Sutton forced his receiver to the inside, allowing McNeil to step in front of Mitchell's pass and take it 57 yards the other way. His teammates cleared the way for the return to the 8-yard line, setting up a Jalen Hurd touchdown.
"That play felt great," he said. "When I caught that interception, I felt great. I felt like I was back. It was a wonderful feeling with all of the support from everyone on the team."
It made an impact on his head coach as well.
"It's a moment I'll never forget," Jones said. "With what he's been through over the last month, to get back on the field with his teammates and then be able to make a play that had an impact on the game. Then watching the effort of all of the players blocking for him and watching the excitement for him for that play."
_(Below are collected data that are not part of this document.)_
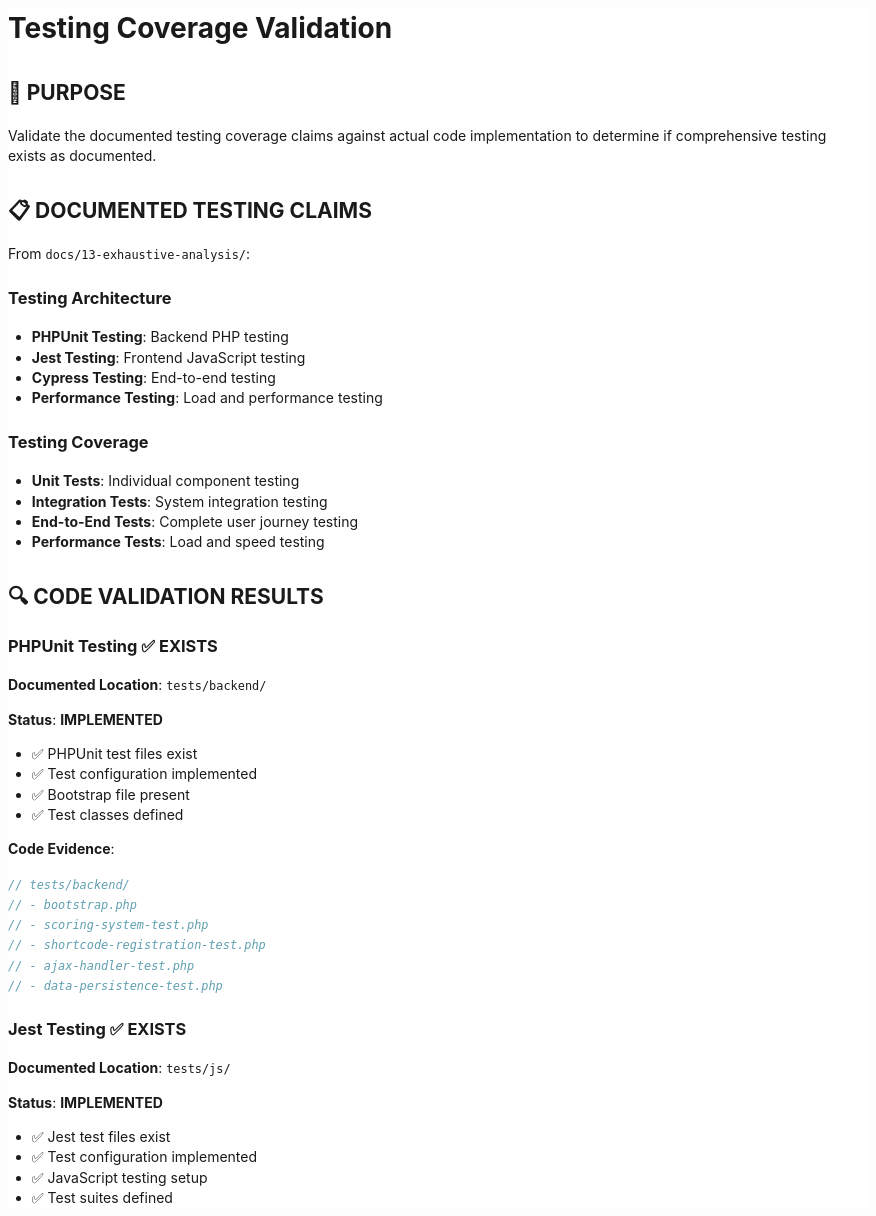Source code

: # Testing Coverage Validation

## 🎯 **PURPOSE**

Validate the documented testing coverage claims against actual code implementation to determine if comprehensive testing exists as documented.

## 📋 **DOCUMENTED TESTING CLAIMS**

From `docs/13-exhaustive-analysis/`:

### **Testing Architecture**
- **PHPUnit Testing**: Backend PHP testing
- **Jest Testing**: Frontend JavaScript testing
- **Cypress Testing**: End-to-end testing
- **Performance Testing**: Load and performance testing

### **Testing Coverage**
- **Unit Tests**: Individual component testing
- **Integration Tests**: System integration testing
- **End-to-End Tests**: Complete user journey testing
- **Performance Tests**: Load and speed testing

## 🔍 **CODE VALIDATION RESULTS**

### **PHPUnit Testing** ✅ **EXISTS**
**Documented Location**: `tests/backend/`

**Status**: **IMPLEMENTED**
- ✅ PHPUnit test files exist
- ✅ Test configuration implemented
- ✅ Bootstrap file present
- ✅ Test classes defined

**Code Evidence**:
```php
// tests/backend/
// - bootstrap.php
// - scoring-system-test.php
// - shortcode-registration-test.php
// - ajax-handler-test.php
// - data-persistence-test.php
```

### **Jest Testing** ✅ **EXISTS**
**Documented Location**: `tests/js/`

**Status**: **IMPLEMENTED**
- ✅ Jest test files exist
- ✅ Test configuration implemented
- ✅ JavaScript testing setup
- ✅ Test suites defined
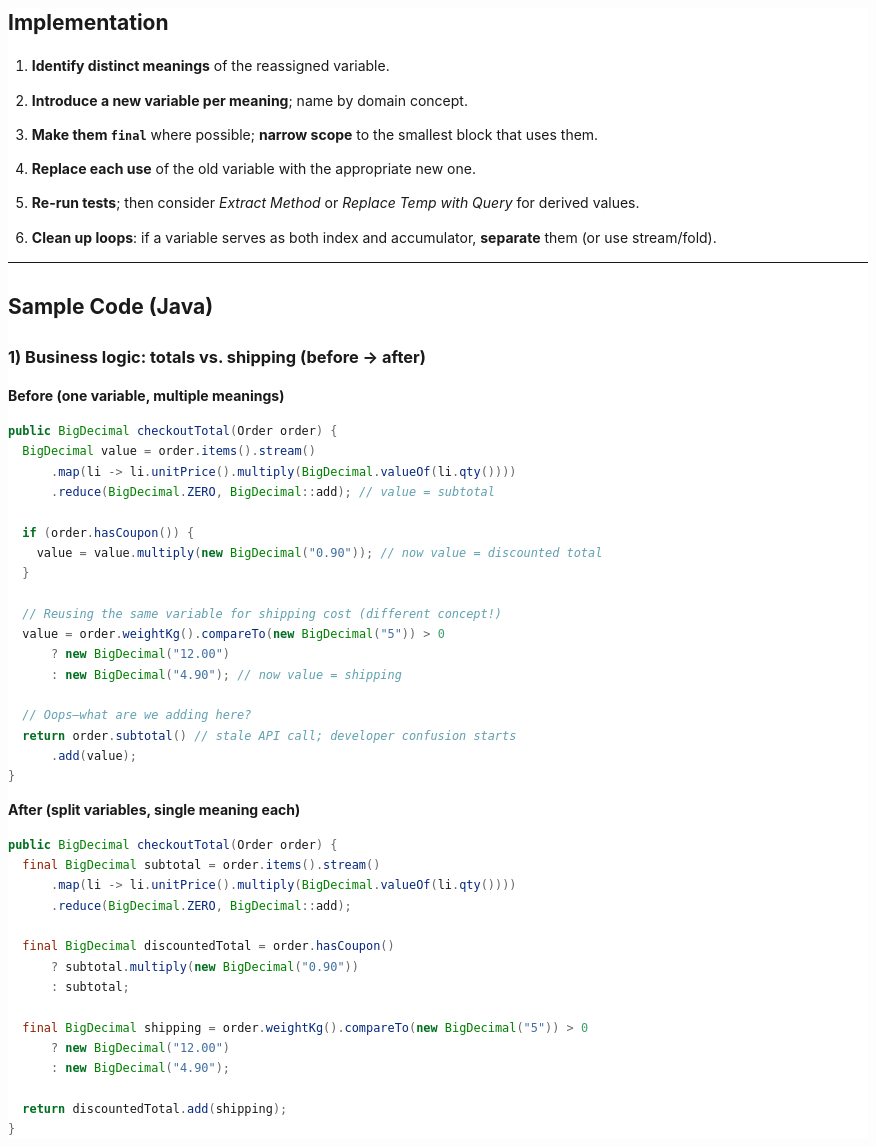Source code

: 
## Implementation

1.  **Identify distinct meanings** of the reassigned variable.
    
2.  **Introduce a new variable per meaning**; name by domain concept.
    
3.  **Make them `final`** where possible; **narrow scope** to the smallest block that uses them.
    
4.  **Replace each use** of the old variable with the appropriate new one.
    
5.  **Re-run tests**; then consider *Extract Method* or *Replace Temp with Query* for derived values.
    
6.  **Clean up loops**: if a variable serves as both index and accumulator, **separate** them (or use stream/fold).
    

---

## Sample Code (Java)

### 1) Business logic: totals vs. shipping (before → after)

**Before (one variable, multiple meanings)**

```java
public BigDecimal checkoutTotal(Order order) {
  BigDecimal value = order.items().stream()
      .map(li -> li.unitPrice().multiply(BigDecimal.valueOf(li.qty())))
      .reduce(BigDecimal.ZERO, BigDecimal::add); // value = subtotal

  if (order.hasCoupon()) {
    value = value.multiply(new BigDecimal("0.90")); // now value = discounted total
  }

  // Reusing the same variable for shipping cost (different concept!)
  value = order.weightKg().compareTo(new BigDecimal("5")) > 0
      ? new BigDecimal("12.00")
      : new BigDecimal("4.90"); // now value = shipping

  // Oops—what are we adding here?
  return order.subtotal() // stale API call; developer confusion starts
      .add(value);
}
```

**After (split variables, single meaning each)**

```java
public BigDecimal checkoutTotal(Order order) {
  final BigDecimal subtotal = order.items().stream()
      .map(li -> li.unitPrice().multiply(BigDecimal.valueOf(li.qty())))
      .reduce(BigDecimal.ZERO, BigDecimal::add);

  final BigDecimal discountedTotal = order.hasCoupon()
      ? subtotal.multiply(new BigDecimal("0.90"))
      : subtotal;

  final BigDecimal shipping = order.weightKg().compareTo(new BigDecimal("5")) > 0
      ? new BigDecimal("12.00")
      : new BigDecimal("4.90");

  return discountedTotal.add(shipping);
}
```
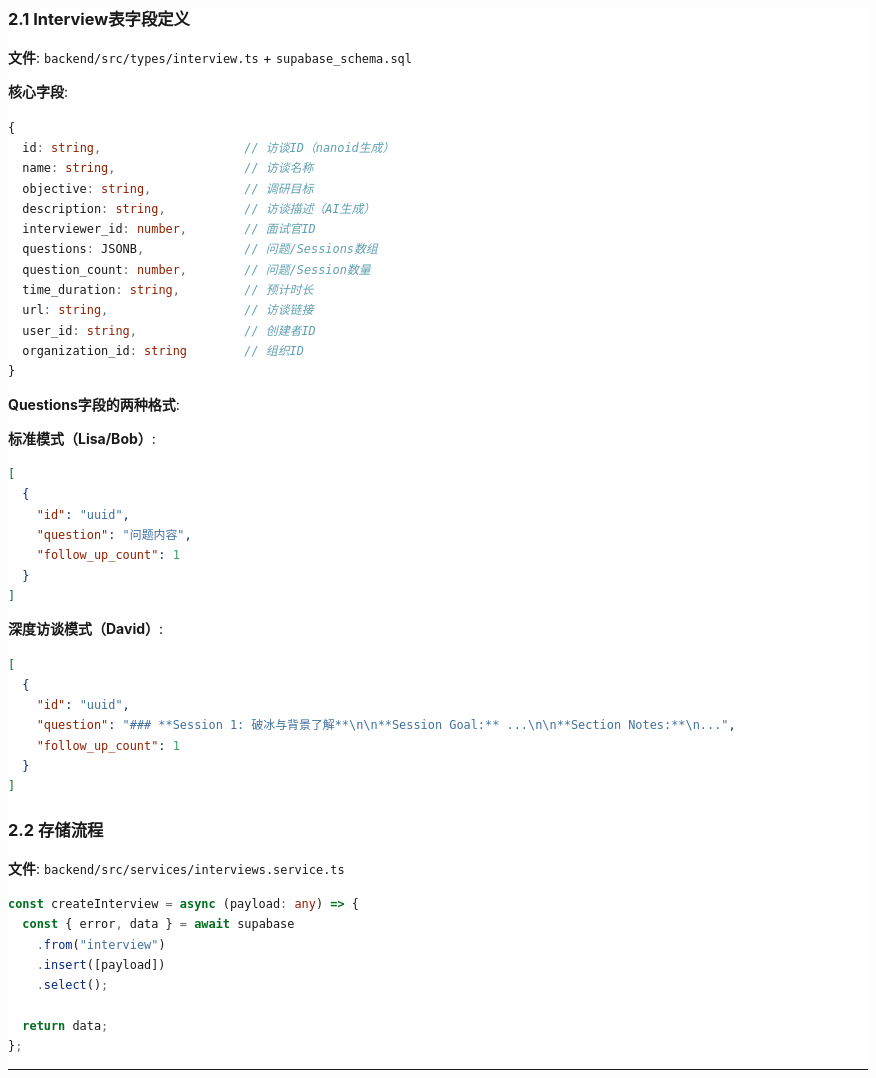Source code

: ### 2.1 Interview表字段定义

**文件**: `backend/src/types/interview.ts` + `supabase_schema.sql`

**核心字段**:
```typescript
{
  id: string,                    // 访谈ID（nanoid生成）
  name: string,                  // 访谈名称
  objective: string,             // 调研目标
  description: string,           // 访谈描述（AI生成）
  interviewer_id: number,        // 面试官ID
  questions: JSONB,              // 问题/Sessions数组
  question_count: number,        // 问题/Session数量
  time_duration: string,         // 预计时长
  url: string,                   // 访谈链接
  user_id: string,               // 创建者ID
  organization_id: string        // 组织ID
}
```

**Questions字段的两种格式**:

**标准模式（Lisa/Bob）**:
```json
[
  {
    "id": "uuid",
    "question": "问题内容",
    "follow_up_count": 1
  }
]
```

**深度访谈模式（David）**:
```json
[
  {
    "id": "uuid",
    "question": "### **Session 1: 破冰与背景了解**\n\n**Session Goal:** ...\n\n**Section Notes:**\n...",
    "follow_up_count": 1
  }
]
```

### 2.2 存储流程

**文件**: `backend/src/services/interviews.service.ts`

```typescript
const createInterview = async (payload: any) => {
  const { error, data } = await supabase
    .from("interview")
    .insert([payload])
    .select();
  
  return data;
};
```

---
Count his teammates among those impressed as well.
"It was amazing," Sutton said. "The adversity that he has been through, we were excited to have him back out there with us. He's so important, so valuable to the team and the impact that he had against Western Carolina, he's back like he never left. It was amazing seeing him get that interception and chasing him down the field trying to find guys to block."
More than just his impact on the field, Jones was excited to just see that familiar smile that McNeil flashes so frequently that was missing during the time of football uncertainty.
"He has a smile that is always uplifting," Jones said. "To see him smile again and enjoy putting his pads on and going to practice. Football is very fragile and you never know when it can be taken from you. Those are the moments that really create perspective about how special it is to play this game each and every day."
The play against Western Carolina is only the start of the answer to what is next. The second chance has been granted, now comes making the most of it, however long it is.
"I'm going to give my all every single day, every single game," McNeil said. "I'm going to give it my all and take nothing for granted."